The simplest path is loading it from Hugging Face with the transformers library using AutoModelForCausalLM and AutoTokenizer, then prompting with a system message that defines your JSON schema. For phone or desktop deployment use Liquid's LEAP SDK or runtimes like llama.cpp or MLX with a Q4_K_M quantized build. Always set temperature to 0.0-0.2 for extraction work and use constrained decoding (Outlines or lm-format-enforcer) to guarantee schema-valid JSON output. Constrained decoding matters more with small models because they drift off-schema more easily.
What are the limitations of a 230M parameter model?
Small models struggle with long-context reasoning across structurally complex documents like multi-clause contracts, and they lose accuracy on out-of-distribution layouts like handwritten forms or dense merged-cell tables. They often have narrower multilingual coverage than larger siblings, and accuracy can drift silently as your input distribution shifts. Benchmark claims rarely match real-world data, so always pilot on 500-1,000 of your actual documents before deploying. Pair the model with layout-aware OCR like Unstructured or Marker, and monitor a sample of outputs weekly.

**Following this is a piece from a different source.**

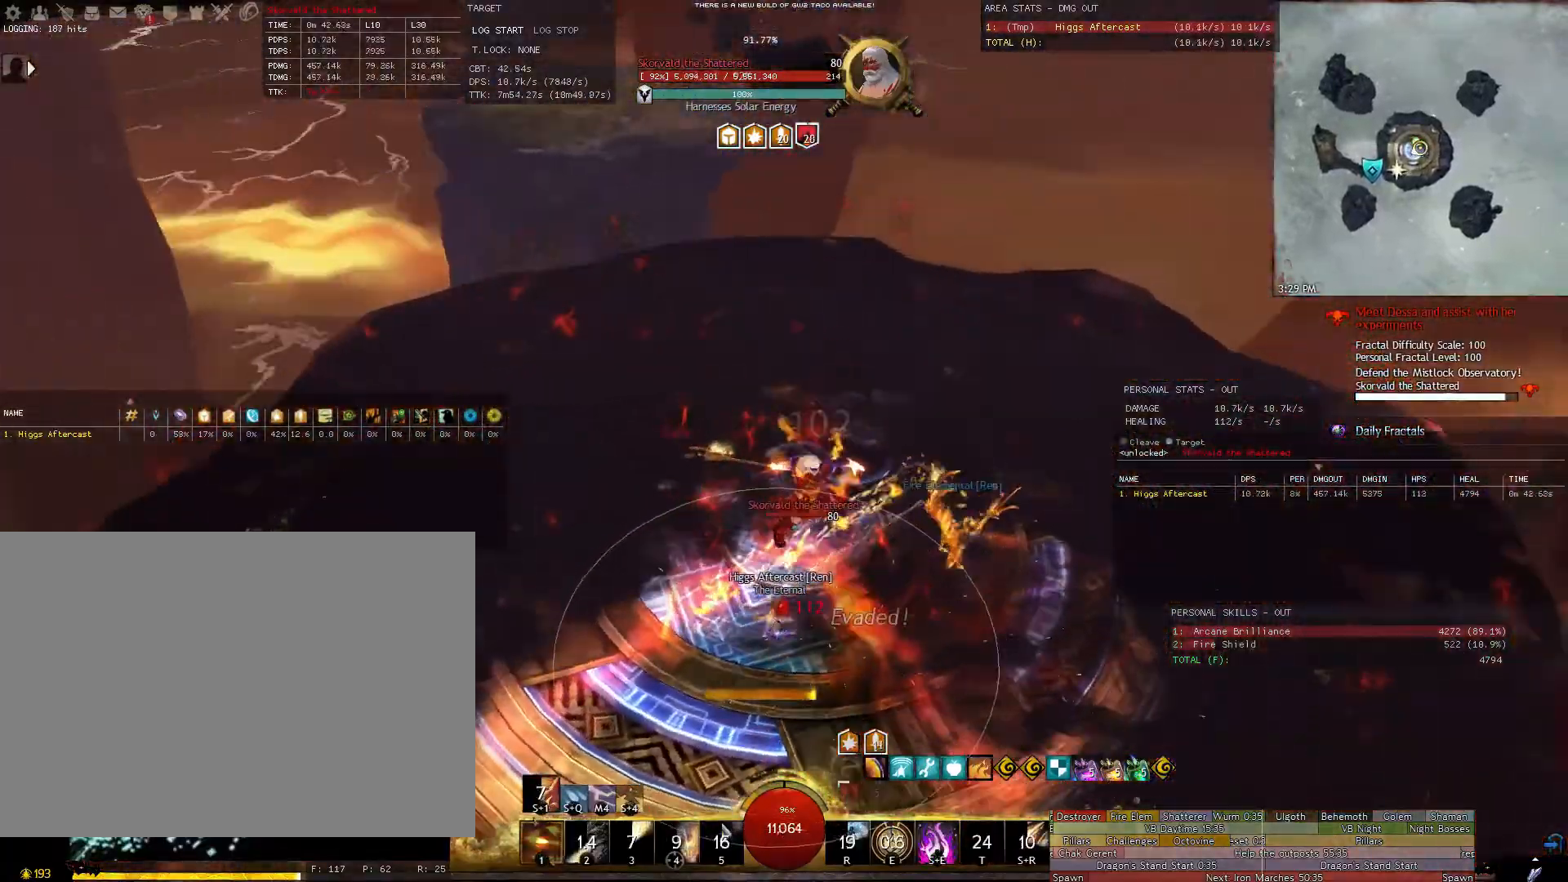
{"keys": ["a", "w"], "mouse": [], "events": [[220, "d", "down"], [280, "a", "up"], [420, "d", "up"], [460, "mouse_right", "up"], [500, "a", "down"], [500, "w", "down"]]}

How much RAM does a 230M parameter model need?
A 230M parameter model in 4-bit quantization needs roughly 150-300 MB of RAM, which fits comfortably on a mid-range smartphone or microcontroller-class single-board computer. For comparison, a 1B model needs around 700 MB-1 GB, a 7B model needs 4-5 GB, and a 70B+ model needs 40+ GB of GPU memory. The small footprint means you can bundle the model and runtime into a desktop app or mobile binary in a few hundred megabytes. Inference latency is typically tens of milliseconds rather than seconds.